Damien's jaw clenched. "And what if he doesn't this time?"
"I doubt that. Where could he hide from the Masterson name?" Ian sneered with cold indifference.
Damien's frustration reached a boiling point after talking to Richard. He found Richard in the drawing room, cigar in hand, swirling a glass of amber liquor. The man looked entirely at ease, his greying temples immaculately styled, his tailored suit perfectly ironed.
"Richard," Damien began, voice measured, "I'm curious about something."
The older man looked up with that practiced politician's smile. "Aren't we all?"
"Your son—Alex. I've asked around. No one seems to know much about him. Or care that he's been gone for almost three days."
Richard chuckled, a deep, rumbling sound. "He's a private boy, always has been. Probably off sulking somewhere over something unimportant."
"You don't even know what he could be upset about."
"Does it matter?"
Damien's nostrils flared. He took a step closer. "You don't seem particularly concerned."
"And you," Richard said, narrowing his eyes, "seem unusually invested."
Damien held his gaze. "Maybe I am."
"Ah." Richard smiled wider, leaning back in his chair. "So, you've taken a special interest in my boy?"
"What kind of interest do you think I have taken?"
"The kind a man takes when he feels attracted to someone," Richard said, as casually as commenting on the weather. "My boy—though not the most conventionally handsome—has a side to him that might intrigue an alpha like you."
Damien's hands curled into fists at his sides. "And what side is that?"
Richard's smirk deepened. "The kind of side alphas tend to enjoy."
The room dropped into a thick, sickening silence.
"And if I said I was genuinely interested," Damien said slowly, "what would you expect in return?"
Richard sipped his drink. "Nothing outrageous. Perhaps a small favor. Say... erasing the mortgage I took out using this house as collateral. We both know you're in a position to make that happen."
It hit Damien like a slap.
This man—Alex's father—was offering up his own son in exchange for financial relief. As if Alex were a transaction. A bargaining chip. A possession.
Damien swallowed the bile rising in his throat. "I'll think about it."
He turned on his heel and left the room before he did something he couldn't take back. For all the Mastersons' carefully cultivated image of upper-class elegance and familial warmth—the saccharine smiles at social events, the whispers of being a "close-knit" household—it was becoming painfully clear that it was all a carefully choreographed lie. And strangely, they weren't even trying to uphold the charade in front of him.
There had been no attempt to feign concern for Alex's absence. No offhand comments laced with affection or worry. Just silence. A heavy, deliberate silence. As if Alex's presence—or absence—meant nothing at all.

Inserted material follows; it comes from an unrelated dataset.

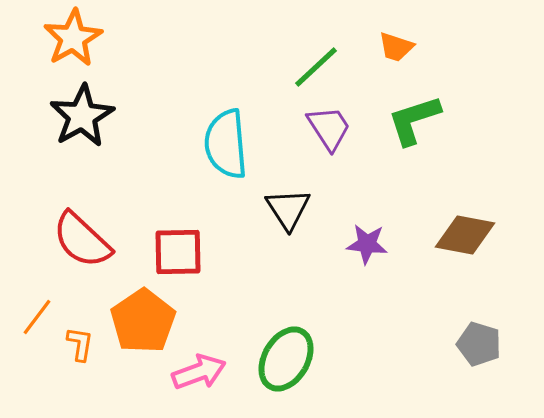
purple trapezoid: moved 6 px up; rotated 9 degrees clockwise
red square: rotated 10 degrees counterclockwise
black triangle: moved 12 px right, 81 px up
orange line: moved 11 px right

Any illusion Damien might've had about Alex being the cherished youngest child—the emotionally indulged beta protected by his powerful family—shattered like glass. What he saw now was something far uglier: emotional neglect so normalized it had become wallpaper, familial cruelty dressed in designer suits.
And yet... in a strange, bitter way, Damien was grateful.

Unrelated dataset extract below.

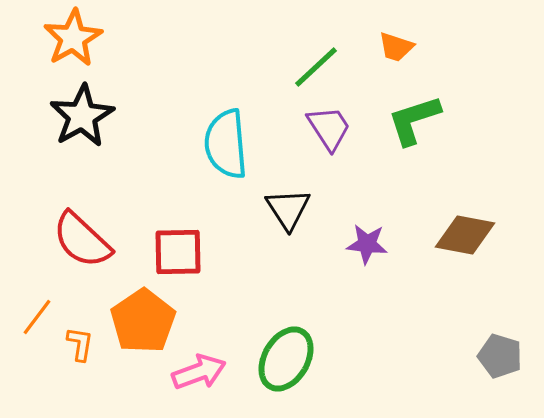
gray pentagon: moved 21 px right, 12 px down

Grateful that the masks had slipped so easily. Grateful they hadn't bothered to hide their true faces from him. Because now, at last, he could see things as they were. Not just about the Mastersons, but about Alex.

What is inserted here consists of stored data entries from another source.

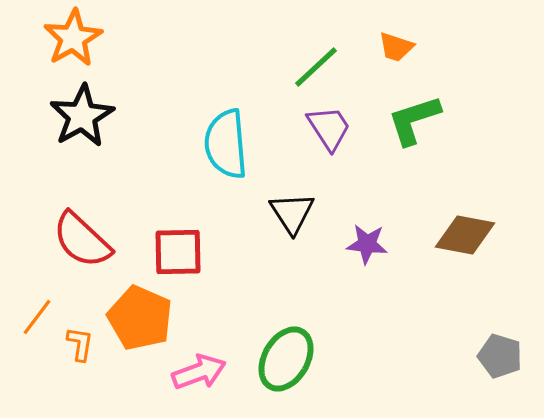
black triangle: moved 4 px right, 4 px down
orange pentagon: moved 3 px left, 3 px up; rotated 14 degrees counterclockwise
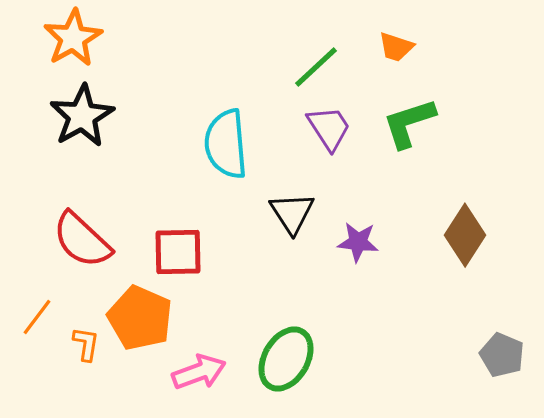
green L-shape: moved 5 px left, 3 px down
brown diamond: rotated 68 degrees counterclockwise
purple star: moved 9 px left, 2 px up
orange L-shape: moved 6 px right
gray pentagon: moved 2 px right, 1 px up; rotated 6 degrees clockwise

Alex hadn't been pampered. He'd been ignored. Overlooked. Minimized.
The bruises Damien had left on Alex's heart weren't the first. They were just layered over years of emotional neglect, of being treated like less—by the very people who should have protected him.
And what had Damien done?
He'd treated Alex like a pawn too. Someone he could use to hurt the Mastersons. He'd seduced him, thinking he was taking a piece off the board. And now that he saw the truth, it made his stomach churn.
"What have I done?" he whispered into the dark.
He sat down heavily on the edge of the bed, running a hand through his hair. Maybe Alex would never forgive him. Maybe he didn't deserve it.
But Damien wasn't going to walk away from this. He would try to make up for his mistakes as much as he could.